The Katsina Ala (or Katsina-Ala) is a river in central Nigeria, located within its Middle Belt. It serves as a major tributary of the Benue River in Nigeria. The source of the river is found in the Bamenda highlands in northwestern Cameroon. It flows 320 km northwest in Cameroon, crossing the Nigeria–Cameroon border into Nigeria.

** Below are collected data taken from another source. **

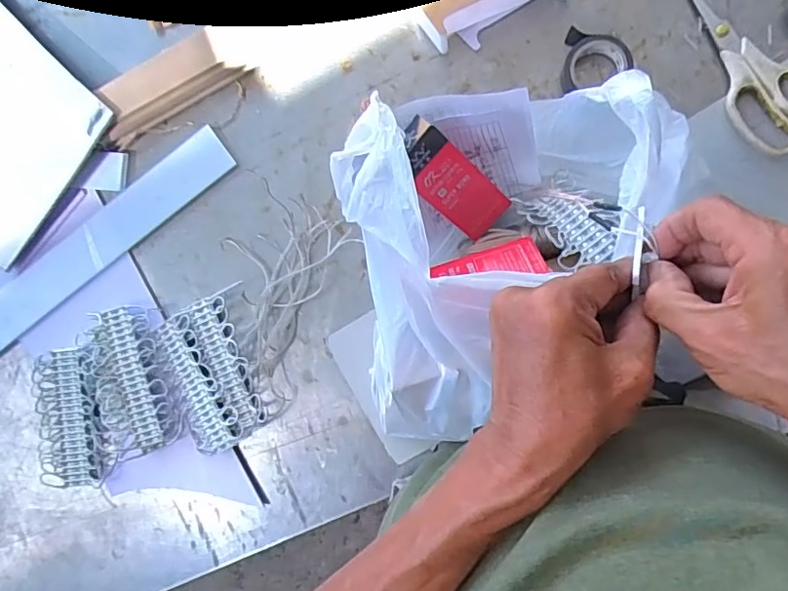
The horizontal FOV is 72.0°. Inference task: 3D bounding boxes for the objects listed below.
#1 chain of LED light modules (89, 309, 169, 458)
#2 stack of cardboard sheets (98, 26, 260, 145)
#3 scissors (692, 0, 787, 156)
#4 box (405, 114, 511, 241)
[{"bbox_3d":[-0.265,0.086,0.536,0.075,0.013,0.145,-7,87,8],"label":"chain of LED light modules"},{"bbox_3d":[-0.221,-0.209,0.535,0.145,0.031,0.051,-27,86,8],"label":"stack of cardboard sheets"},{"bbox_3d":[0.309,-0.212,0.468,0.075,0.013,0.185,-22,87,8],"label":"scissors"},{"bbox_3d":[0.048,-0.095,0.456,0.047,0.027,0.111,-46,124,5],"label":"box"}]

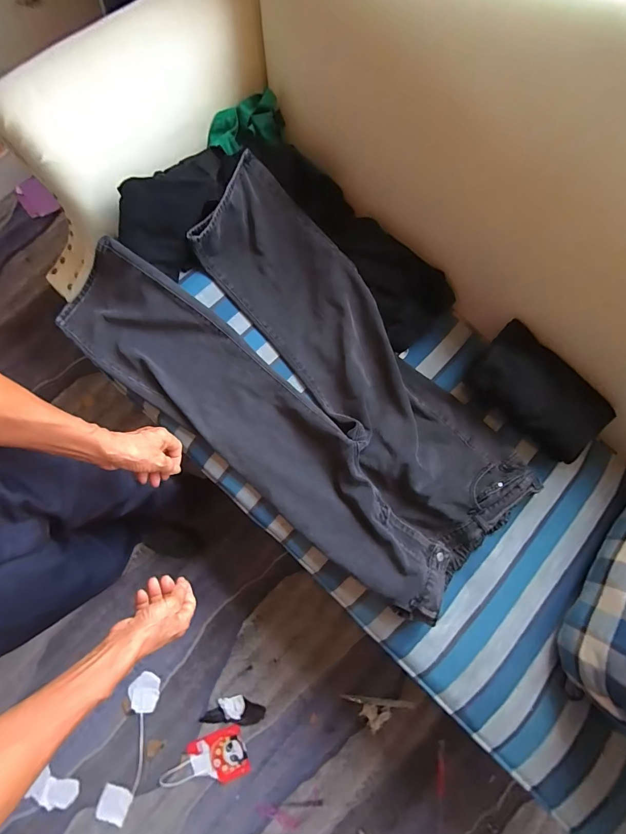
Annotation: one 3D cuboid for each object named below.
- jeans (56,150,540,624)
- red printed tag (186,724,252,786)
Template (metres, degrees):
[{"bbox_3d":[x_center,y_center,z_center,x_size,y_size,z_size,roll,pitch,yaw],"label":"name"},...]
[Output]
[{"bbox_3d":[-0.010,-0.067,0.723,0.910,0.168,0.518,44,80,5],"label":"jeans"},{"bbox_3d":[-0.262,0.950,0.990,0.151,0.008,0.127,-18,81,-6],"label":"red printed tag"}]

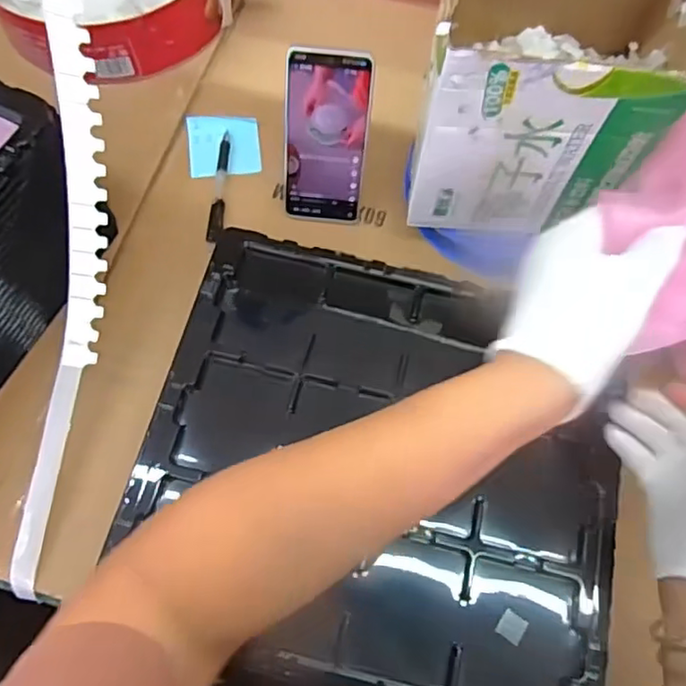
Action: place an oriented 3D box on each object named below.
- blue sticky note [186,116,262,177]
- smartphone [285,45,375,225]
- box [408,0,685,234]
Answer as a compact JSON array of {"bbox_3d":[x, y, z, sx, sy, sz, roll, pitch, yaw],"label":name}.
[{"bbox_3d":[-0.130,-0.219,0.667,0.076,0.007,0.073,-6,70,-5],"label":"blue sticky note"},{"bbox_3d":[-0.016,-0.193,0.583,0.078,0.163,0.011,4,41,-1],"label":"smartphone"},{"bbox_3d":[0.161,-0.212,0.519,0.185,0.190,0.164,10,70,1],"label":"box"}]

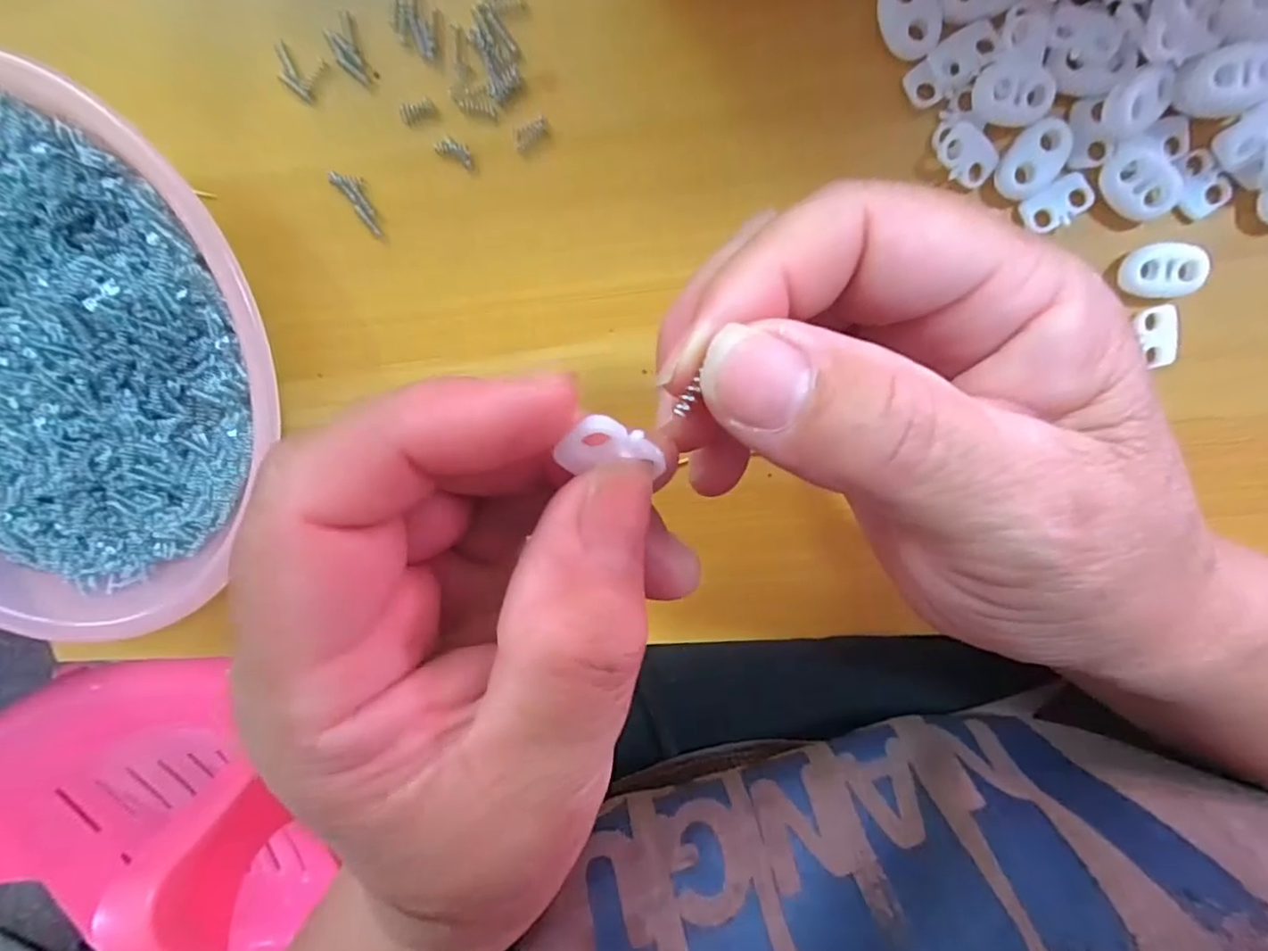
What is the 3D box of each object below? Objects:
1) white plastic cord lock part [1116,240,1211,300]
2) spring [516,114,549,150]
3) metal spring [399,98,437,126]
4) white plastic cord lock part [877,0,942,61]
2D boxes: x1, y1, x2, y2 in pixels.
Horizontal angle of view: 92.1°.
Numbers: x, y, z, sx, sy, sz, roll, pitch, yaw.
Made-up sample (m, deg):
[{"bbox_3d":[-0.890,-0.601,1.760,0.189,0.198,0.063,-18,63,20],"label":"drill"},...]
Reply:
[{"bbox_3d":[0.155,-0.060,0.178,0.021,0.007,0.016,3,105,7],"label":"white plastic cord lock part"},{"bbox_3d":[-0.033,-0.110,0.194,0.012,0.004,0.005,-31,98,14],"label":"spring"},{"bbox_3d":[-0.070,-0.117,0.196,0.011,0.004,0.005,-15,102,11],"label":"metal spring"},{"bbox_3d":[0.077,-0.129,0.170,0.015,0.005,0.021,-16,102,11],"label":"white plastic cord lock part"}]

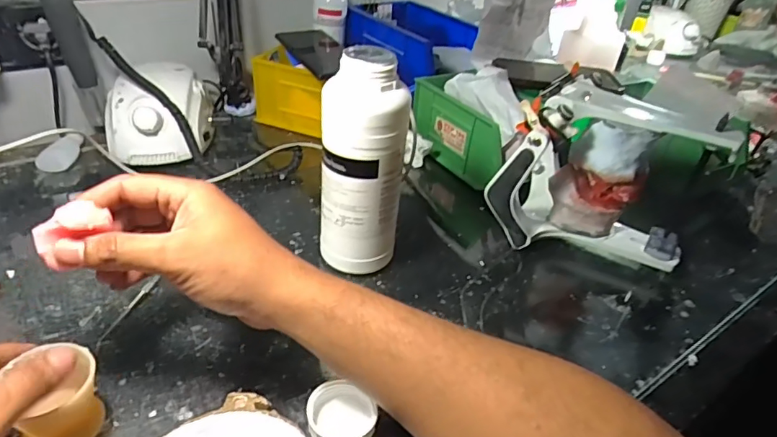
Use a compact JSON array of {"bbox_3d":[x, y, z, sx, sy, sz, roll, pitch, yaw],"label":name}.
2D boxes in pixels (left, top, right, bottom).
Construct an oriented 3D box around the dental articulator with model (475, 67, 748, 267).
[{"bbox_3d":[0.199,-0.030,0.468,0.156,0.149,0.143,28,41,27],"label":"dental articulator with model"}]

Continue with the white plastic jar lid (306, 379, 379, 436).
[{"bbox_3d":[-0.030,0.130,0.328,0.044,0.017,0.047,4,36,-3],"label":"white plastic jar lid"}]

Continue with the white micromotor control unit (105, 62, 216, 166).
[{"bbox_3d":[-0.265,-0.122,0.584,0.108,0.078,0.124,-5,37,-15],"label":"white micromotor control unit"}]

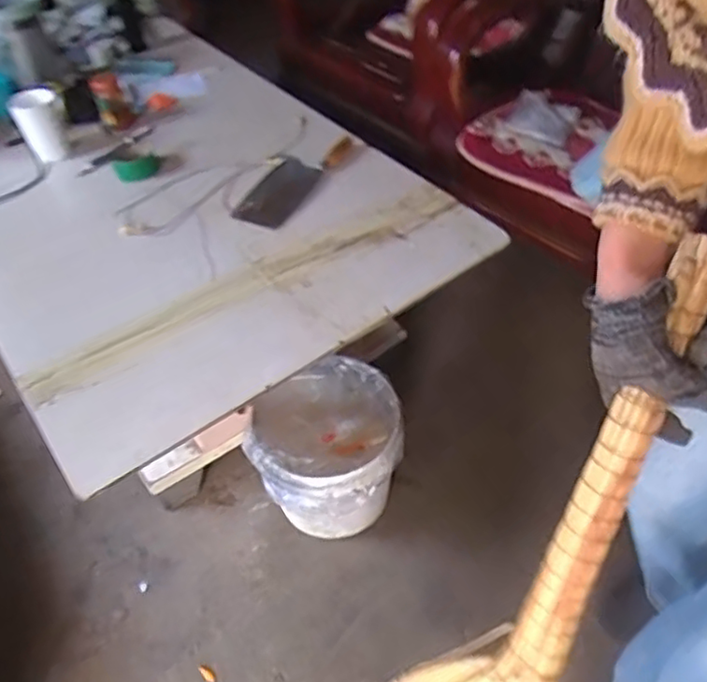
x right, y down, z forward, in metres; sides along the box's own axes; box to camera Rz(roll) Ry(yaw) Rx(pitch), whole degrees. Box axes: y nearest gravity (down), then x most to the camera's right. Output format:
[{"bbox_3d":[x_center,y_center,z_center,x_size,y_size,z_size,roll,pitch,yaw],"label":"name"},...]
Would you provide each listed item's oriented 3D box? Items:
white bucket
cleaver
[{"bbox_3d":[-0.042,0.216,1.157,0.260,0.262,0.238,-2,49,2],"label":"white bucket"},{"bbox_3d":[-0.126,-0.330,1.276,0.122,0.030,0.340,19,51,19],"label":"cleaver"}]

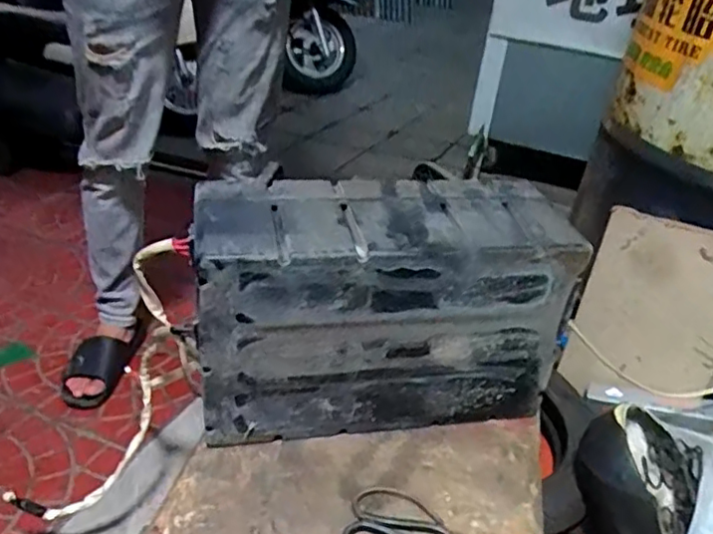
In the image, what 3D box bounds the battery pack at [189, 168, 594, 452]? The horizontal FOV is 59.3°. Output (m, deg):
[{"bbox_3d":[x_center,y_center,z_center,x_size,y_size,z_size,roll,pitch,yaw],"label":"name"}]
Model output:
[{"bbox_3d":[0.020,0.038,0.658,0.355,0.216,0.146,-1,33,-14],"label":"battery pack"}]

The Katsina Ala river flows in Benue State. While Katsina-Ala community has an area of 2,402 km^{2} with a population of about 224,718 at the 2006 national census, a significant tributary of the Benue River and are environment-delicate regions that are generally powerless against climate change in Benue State. Decreased rainfall, evaporating of the river and other surface water bodies, flooding, disintegration, irritation and infection invasion and land.

== Location ==
The River Katsina Ala is found mainly in Benue State of Nigeria, after crossing the border between Nigeria and Cameroon, before emptying its contents into the Benue River. Its lies between longitude 9° 15′ and 9° 56′ East and Latitude 6° 55′ and 7° 36′ North

== Towns ==
Katsina-Ala is the capital and major town of Katsina Ala local government in Benue State, Nigeria. It is found along the course of river Katsina Ala with numerous hamlets and villages along the road. It has a central market that holds every Thursdays of the week.

== Pollution ==
The River Katsina-ala is slightly polluted; heavy metal content from abattoir effluents upset the physicochemical balance of the river; bioaccumulation and bio-magnification of heavy metals may result from prolonged use of the river water for drinking; and it is recommended that the abattoir effluent be treated before discharge into the river to reduce environmental and health risks.